Parmi les positions plus ou moins « inquiétantes » de Pachet, il y a ce qu’il est sans doute réducteur d’appeler son anticommunisme, mais qui a à voir avec une forme très personnelle de réflexion sur l’Histoire, et consiste d’abord à honnir l’esprit de système. On en trouve l’expression particulièrement vive dans l’un des ouvrages peut-être les moins connus parmi ceux recueillis dans ce « livre rouge » : Bêtise de l’intelligence, initialement publié en 1995.

Il y a en tout cas chez Pachet une manière de s’approcher soi-même, explicitement.

Le point de départ en est une sculpture réalisée par Jean-Louis Faure, artiste ami de Pachet, qui met littéralement en scène le refus de Sartre et Beauvoir – présentés (et moqués) comme un seul corps à deux têtes – de serrer la main d’Arthur Koestler, l’auteur du Zéro et l’infini. La sculpture en question (dont on n’est pas obligé de goûter l’outrance démonstrative, dans sa manière ouvertement bricoleuse de jouer du grotesque) sert à Pachet de scène et de schème, si l’on peut dire, pour donner à penser ce qu’il définit comme une forme d’indignité : celle d’abord de l’État français à la fin des années trente, qui enferma les émigrés antifascistes dans des camps (« cette France de Vichy, c’est sans doute aujourd’hui encore une partie de la France, et pas seulement une partie de son passé ») ; celle surtout des intellectuels communistes de l’après-guerre, dans leur refus de considérer les effets réels du totalitarisme soviétique.

Sa critique porte sur les préjugés des bourgeois staliniens que sont en somme pour lui Sartre et Beauvoir, auxquels est opposée la figure libre et complexe d’Arthur Koestler, incarnation d’un individualisme qui constitue pour Pachet une qualité fondamentale (que l’on songe par exemple au titre de son essai de 1993 sur Michaux, Naipaul, Rushdie : Un à un, de l’individualisme en littérature, non repris ici mais dont Martin Rueff signale à quel point c’est aussi un grand livre politique).

La charge est violente, presque méchante à l’encontre surtout de Simone de Beauvoir, et il y a quelque chose d’un peu malaisé à lire certains passages du texte, même si l’on admet sans peine la pertinence générale du propos.
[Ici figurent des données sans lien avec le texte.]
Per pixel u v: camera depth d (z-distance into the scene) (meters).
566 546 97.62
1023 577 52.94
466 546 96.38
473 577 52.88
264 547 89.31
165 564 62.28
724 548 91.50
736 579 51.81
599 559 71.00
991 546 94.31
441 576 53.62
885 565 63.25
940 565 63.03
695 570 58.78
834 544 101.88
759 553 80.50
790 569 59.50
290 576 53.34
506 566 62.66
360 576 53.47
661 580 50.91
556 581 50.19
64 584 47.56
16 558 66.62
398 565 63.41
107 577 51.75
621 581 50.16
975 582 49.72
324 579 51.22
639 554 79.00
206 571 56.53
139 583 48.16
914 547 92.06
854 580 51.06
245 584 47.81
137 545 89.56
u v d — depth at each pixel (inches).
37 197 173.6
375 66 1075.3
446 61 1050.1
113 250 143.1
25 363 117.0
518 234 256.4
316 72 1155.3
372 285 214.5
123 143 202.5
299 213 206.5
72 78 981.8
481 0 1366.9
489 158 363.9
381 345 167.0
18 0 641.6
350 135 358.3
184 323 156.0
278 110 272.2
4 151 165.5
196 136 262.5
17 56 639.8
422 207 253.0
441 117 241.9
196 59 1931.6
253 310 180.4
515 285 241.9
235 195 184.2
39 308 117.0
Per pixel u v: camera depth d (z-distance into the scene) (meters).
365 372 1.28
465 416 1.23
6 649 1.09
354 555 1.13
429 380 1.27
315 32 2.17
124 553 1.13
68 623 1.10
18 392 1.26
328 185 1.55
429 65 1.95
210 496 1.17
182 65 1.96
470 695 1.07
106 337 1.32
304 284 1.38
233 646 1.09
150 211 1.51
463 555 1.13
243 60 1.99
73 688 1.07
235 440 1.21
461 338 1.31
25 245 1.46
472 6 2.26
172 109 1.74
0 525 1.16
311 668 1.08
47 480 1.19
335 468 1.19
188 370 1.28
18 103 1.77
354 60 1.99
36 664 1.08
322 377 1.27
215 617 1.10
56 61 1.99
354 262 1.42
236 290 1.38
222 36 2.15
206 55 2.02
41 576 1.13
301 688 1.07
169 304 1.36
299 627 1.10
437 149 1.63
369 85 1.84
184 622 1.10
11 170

C’est que pointe ici, de façon indirecte, une interrogation qui parcourt nombre des textes d’Un écrivain aux aguets : celle du rapport au couple, aux femmes, à la question du genre, si l’on veut, que ce soit dans le livre du père (Autobiographie de mon père, 1984), de la mère (Devant ma mère, 2007), du couple défait par la mort de sa femme Soizic (Adieu, 2001), des femmes retrouvées, interrogées, désirables, vieillissantes (L’Amour dans le temps, 2005 et Sans amour, 2011, deux essais moins convaincants, en raison peut-être d’une pointe de coquetterie, sinon de complaisance à se reconnaître scrutateur et séducteur)…

Il y a en tout cas chez Pachet une manière de s’approcher soi-même, explicitement, comme homme – fils, mari, amant et père lui-même – dans une acception qui interroge son temps (qu’est-ce que signifie être un homme de sa « génération » ?) et donne à penser pour soi la tension du préjugé (masculin) et de l’universel (humain).

Le préjugé, voilà justement la grande affaire de Pachet, et sa volonté sans cesse réaffirmée est d’en déjouer les pièges, de les dénoncer même, par exemple dans les postures du couple Sartre-Beauvoir dont il raille l’incapacité à revenir sur soi, à reconsidérer le passé, à revisiter les parcours de sa propre pensée, lorsqu’elle a failli. Pachet n’aime rien tant que la souplesse des retours, et son écriture en porte la marque mouvante, qui se donne à lire à chaque fois comme une expérience, une sorte de récit de voyage où l’on tiendrait une conversation avec soi-même comme avec les autres, et dont le terme n’est pas à l’avance connu. Tout le contraire donc de la rhétorique – fût-elle brillante – démonstrative, parfois tonitruante, des écrivains sans émotion.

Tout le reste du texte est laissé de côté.